The first sign that things were changing was when Ollie got interested in making wounds with stage make-up. He’d watch YouTube videos and try them out himself. He and his mum would spend hours comparing different types of make-up online and he experimented with mixing them up himself.

Things gradually improved. He was happier and more relaxed and life started to go back to normal. He would have moments when he was back to his old self.

Ollie was bored and frustrated. There wasn’t enough happening in his life. He was sociable and loved activity, and being home with his mum all day just wasn’t enough. She looked for local groups, but Ollie wouldn’t give them a try. She found some tutors, but Ollie wouldn’t let them into the house. He wanted friends, but wouldn’t agree to meeting anyone new. The same thing would happen each time. His mum would make a suggestion and would ask Ollie how he felt about it. Ollie would think about it, and the more he thought, the more worried he would get. What if he didn’t like it? What if it went wrong? What if he was too anxious to go? The longer the thinking went on, the more anxious Ollie got, until he started to panic. Ollie’s mum didn’t want him to feel like that because it make her anxious too.

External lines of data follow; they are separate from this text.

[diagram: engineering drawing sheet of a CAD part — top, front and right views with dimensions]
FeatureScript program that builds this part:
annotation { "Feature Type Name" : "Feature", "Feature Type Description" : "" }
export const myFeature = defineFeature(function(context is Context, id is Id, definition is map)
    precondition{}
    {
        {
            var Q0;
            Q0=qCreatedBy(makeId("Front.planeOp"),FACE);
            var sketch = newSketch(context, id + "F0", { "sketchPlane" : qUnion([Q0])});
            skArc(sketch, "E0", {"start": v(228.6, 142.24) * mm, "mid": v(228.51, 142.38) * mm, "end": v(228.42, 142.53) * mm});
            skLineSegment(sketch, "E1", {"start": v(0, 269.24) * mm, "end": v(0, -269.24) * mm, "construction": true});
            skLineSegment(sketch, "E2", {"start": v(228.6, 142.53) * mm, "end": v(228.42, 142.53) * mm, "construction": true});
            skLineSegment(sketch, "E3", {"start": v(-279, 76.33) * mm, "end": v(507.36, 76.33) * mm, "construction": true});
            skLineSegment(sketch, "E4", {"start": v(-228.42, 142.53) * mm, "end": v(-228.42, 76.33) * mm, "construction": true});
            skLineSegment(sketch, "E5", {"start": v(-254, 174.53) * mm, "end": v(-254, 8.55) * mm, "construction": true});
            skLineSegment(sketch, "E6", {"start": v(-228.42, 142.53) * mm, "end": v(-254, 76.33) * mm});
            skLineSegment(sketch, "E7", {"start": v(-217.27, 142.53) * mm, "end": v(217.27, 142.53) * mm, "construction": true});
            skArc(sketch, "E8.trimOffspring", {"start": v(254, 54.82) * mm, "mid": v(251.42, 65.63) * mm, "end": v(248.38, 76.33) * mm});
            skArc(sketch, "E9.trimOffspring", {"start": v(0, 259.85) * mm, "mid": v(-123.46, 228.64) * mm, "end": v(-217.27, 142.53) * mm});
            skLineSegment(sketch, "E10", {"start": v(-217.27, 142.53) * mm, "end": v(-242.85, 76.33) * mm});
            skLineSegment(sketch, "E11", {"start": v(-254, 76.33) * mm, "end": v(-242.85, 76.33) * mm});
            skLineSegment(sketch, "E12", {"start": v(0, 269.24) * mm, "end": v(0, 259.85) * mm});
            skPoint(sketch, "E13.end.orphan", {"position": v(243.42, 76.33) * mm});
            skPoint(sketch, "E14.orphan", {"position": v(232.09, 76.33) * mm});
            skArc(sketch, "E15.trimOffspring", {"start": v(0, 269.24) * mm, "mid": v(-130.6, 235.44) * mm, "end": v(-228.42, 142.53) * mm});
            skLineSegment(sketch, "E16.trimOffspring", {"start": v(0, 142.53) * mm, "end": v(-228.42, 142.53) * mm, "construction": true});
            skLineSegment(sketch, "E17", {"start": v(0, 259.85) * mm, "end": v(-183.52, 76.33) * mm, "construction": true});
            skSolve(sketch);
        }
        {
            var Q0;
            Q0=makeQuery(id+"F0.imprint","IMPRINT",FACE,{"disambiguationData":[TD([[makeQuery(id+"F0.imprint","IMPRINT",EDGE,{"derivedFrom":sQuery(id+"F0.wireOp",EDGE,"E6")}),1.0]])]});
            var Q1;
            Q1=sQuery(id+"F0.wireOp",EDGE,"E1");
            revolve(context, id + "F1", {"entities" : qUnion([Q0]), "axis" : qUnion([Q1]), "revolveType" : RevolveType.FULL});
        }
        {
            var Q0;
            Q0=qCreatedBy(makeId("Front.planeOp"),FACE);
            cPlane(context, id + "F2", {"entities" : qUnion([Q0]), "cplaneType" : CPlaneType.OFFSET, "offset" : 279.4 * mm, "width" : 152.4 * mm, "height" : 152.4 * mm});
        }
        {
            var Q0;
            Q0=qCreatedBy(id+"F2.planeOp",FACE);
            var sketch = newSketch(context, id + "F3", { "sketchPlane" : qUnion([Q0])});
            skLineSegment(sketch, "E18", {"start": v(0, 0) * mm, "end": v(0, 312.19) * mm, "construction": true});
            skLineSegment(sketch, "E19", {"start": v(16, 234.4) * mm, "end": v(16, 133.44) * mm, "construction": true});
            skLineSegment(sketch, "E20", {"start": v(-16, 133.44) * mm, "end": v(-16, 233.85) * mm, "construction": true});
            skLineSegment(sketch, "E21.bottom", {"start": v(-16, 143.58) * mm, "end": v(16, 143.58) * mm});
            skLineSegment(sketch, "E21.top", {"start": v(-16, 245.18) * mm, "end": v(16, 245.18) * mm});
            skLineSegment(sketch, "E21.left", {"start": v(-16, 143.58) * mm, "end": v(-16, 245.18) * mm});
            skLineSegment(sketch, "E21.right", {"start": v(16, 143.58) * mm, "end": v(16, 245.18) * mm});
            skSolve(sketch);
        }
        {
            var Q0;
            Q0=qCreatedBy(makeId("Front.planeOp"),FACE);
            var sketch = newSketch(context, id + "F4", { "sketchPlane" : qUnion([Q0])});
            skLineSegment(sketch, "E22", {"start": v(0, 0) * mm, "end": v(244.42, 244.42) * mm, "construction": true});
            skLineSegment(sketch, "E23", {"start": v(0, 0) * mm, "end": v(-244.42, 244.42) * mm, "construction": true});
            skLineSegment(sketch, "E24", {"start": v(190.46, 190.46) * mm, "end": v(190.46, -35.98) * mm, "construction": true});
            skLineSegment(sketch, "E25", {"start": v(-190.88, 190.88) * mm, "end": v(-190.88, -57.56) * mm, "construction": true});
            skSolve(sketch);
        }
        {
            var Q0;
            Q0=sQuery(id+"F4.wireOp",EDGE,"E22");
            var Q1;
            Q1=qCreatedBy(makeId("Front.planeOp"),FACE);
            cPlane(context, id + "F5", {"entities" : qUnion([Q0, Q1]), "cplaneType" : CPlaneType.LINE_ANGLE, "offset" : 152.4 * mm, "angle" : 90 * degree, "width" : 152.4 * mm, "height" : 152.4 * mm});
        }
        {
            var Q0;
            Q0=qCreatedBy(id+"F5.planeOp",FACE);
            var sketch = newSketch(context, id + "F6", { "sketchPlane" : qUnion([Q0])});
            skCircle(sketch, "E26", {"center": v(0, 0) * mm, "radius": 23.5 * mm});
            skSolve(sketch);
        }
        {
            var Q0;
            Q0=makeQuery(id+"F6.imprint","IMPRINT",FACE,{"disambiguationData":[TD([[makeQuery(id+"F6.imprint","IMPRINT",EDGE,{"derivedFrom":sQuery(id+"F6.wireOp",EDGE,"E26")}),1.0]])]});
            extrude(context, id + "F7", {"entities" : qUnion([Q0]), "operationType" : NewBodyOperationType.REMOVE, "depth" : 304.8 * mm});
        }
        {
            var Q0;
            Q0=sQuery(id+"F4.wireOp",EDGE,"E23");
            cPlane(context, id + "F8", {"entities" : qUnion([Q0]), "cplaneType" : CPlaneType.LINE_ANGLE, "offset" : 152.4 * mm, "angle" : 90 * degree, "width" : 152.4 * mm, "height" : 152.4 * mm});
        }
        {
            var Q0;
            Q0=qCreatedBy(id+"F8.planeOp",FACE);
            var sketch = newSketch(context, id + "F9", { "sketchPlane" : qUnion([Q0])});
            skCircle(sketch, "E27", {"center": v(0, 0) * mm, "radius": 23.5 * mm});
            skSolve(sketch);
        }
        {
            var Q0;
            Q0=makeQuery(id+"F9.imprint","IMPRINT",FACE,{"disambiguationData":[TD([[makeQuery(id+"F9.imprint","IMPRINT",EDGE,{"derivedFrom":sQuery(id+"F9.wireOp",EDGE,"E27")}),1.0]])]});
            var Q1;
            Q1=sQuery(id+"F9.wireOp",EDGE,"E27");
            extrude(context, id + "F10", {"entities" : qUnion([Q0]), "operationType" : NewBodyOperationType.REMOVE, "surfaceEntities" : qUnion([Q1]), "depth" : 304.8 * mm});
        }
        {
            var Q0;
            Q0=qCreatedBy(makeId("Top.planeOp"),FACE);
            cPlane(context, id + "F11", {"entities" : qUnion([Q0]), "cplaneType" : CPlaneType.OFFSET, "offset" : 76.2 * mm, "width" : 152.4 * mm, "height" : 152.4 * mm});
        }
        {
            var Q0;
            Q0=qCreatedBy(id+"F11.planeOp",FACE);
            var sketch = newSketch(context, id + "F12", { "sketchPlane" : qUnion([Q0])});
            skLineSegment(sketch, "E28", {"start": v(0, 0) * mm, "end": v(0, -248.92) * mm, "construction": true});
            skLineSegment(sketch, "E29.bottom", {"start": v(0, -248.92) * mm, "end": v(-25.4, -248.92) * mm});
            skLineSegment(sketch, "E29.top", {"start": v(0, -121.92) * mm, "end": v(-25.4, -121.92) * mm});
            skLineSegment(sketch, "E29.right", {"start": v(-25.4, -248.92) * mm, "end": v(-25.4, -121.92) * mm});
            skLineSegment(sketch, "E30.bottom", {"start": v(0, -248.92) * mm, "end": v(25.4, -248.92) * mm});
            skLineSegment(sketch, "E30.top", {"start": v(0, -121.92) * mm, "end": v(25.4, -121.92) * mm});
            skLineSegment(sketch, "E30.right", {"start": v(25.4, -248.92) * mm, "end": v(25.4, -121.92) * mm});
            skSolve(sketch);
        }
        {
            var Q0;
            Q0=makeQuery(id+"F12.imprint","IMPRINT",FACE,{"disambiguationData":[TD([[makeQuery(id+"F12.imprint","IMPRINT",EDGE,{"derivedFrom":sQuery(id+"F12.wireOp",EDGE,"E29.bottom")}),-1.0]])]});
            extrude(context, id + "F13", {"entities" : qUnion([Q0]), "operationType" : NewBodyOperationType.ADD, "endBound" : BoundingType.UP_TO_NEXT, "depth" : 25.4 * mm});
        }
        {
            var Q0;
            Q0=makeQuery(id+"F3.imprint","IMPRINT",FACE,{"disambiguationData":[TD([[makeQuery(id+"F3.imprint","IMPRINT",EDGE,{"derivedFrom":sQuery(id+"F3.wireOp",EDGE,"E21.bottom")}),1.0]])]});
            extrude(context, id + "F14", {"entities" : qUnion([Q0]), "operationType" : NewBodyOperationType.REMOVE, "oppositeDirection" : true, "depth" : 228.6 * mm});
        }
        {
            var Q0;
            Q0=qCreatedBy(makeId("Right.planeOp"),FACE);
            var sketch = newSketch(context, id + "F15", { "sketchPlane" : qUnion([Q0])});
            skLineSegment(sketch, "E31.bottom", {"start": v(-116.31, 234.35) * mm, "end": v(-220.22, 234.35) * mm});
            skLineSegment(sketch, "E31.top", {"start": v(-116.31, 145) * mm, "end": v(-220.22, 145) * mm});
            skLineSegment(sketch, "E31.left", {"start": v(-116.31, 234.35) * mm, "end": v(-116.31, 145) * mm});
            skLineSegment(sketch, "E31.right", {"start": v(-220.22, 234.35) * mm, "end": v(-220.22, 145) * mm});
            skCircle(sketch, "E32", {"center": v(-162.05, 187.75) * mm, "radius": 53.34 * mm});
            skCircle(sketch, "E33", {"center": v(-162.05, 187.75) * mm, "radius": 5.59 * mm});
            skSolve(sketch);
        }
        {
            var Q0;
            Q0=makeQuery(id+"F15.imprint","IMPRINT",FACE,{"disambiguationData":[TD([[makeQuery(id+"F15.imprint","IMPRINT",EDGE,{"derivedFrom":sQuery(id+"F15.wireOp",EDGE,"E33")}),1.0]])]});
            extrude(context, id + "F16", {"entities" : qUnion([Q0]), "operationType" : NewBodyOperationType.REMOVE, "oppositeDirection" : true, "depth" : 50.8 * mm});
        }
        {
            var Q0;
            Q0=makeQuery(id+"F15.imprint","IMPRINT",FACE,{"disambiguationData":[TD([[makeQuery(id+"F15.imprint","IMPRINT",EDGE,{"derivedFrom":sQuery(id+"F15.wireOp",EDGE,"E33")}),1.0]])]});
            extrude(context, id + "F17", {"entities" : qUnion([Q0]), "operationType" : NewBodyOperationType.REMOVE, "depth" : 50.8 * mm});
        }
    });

Ollie and his mum were stuck, hemmed in by Ollie’s anxiety. ‘I can’t make any suggestions’ said his mum, ‘Everything makes him anxious’.

Ollie has worked out a way to feel less anxious, and it’s avoidance. Don’t do new things, and you won’t feel anxious. In the short term that works but in the long term it makes the anxiety worse. Lots of children (and adults) find this solution for themselves because it works. Ollie’s mum is helping him avoid because things went so wrong at school and she doesn’t want to make the same mistake again.

But things are different now. His school wasn’t right for Ollie. It made him really unhappy. The ‘problem’ there wasn’t really anxiety, it was his school was the wrong place for him.

Fear of that happening again is blocking him from trying anything new, and so he can’t discover what might be right for him. His anxiety about school was rational, the anxiety in the present isn’t. The anxiety in the present is blocking him from living the life he wants.

When we make ‘anxiety’ the reason for everything, children learn that their anxiety is bad. They spend time checking in with themselves and we know that the more they check, the more anxious they become. Asking yourself ‘am I anxious?’ is in itself anxiety provoking. Someone else asking you the same question is even worse.

What’s the answer? Starting with small things, Ollie needs to learn that his anxiety isn’t catastrophic. He needs to see that his mum thinks he can manage it. His mum needs to show him that she’s confident that he can cope and they need to experiment with doing new things together.

He needs to be prepared to feel those feelings, so he can do the things he wants to do. Because we know that the only way that anxiety truly gets better is when you do the things which make you anxious – slowly, gradually, but repeatedly.

Avoidance works in the short term but makes things worse in the long term. It’s not avoiding anxiety to stop going to school when it makes you desperately unhappy, it’s a rational decision which we (mostly) don’t allow children to make. When we tell them that it’s

anxiety, it has repercussions for the rest of their life.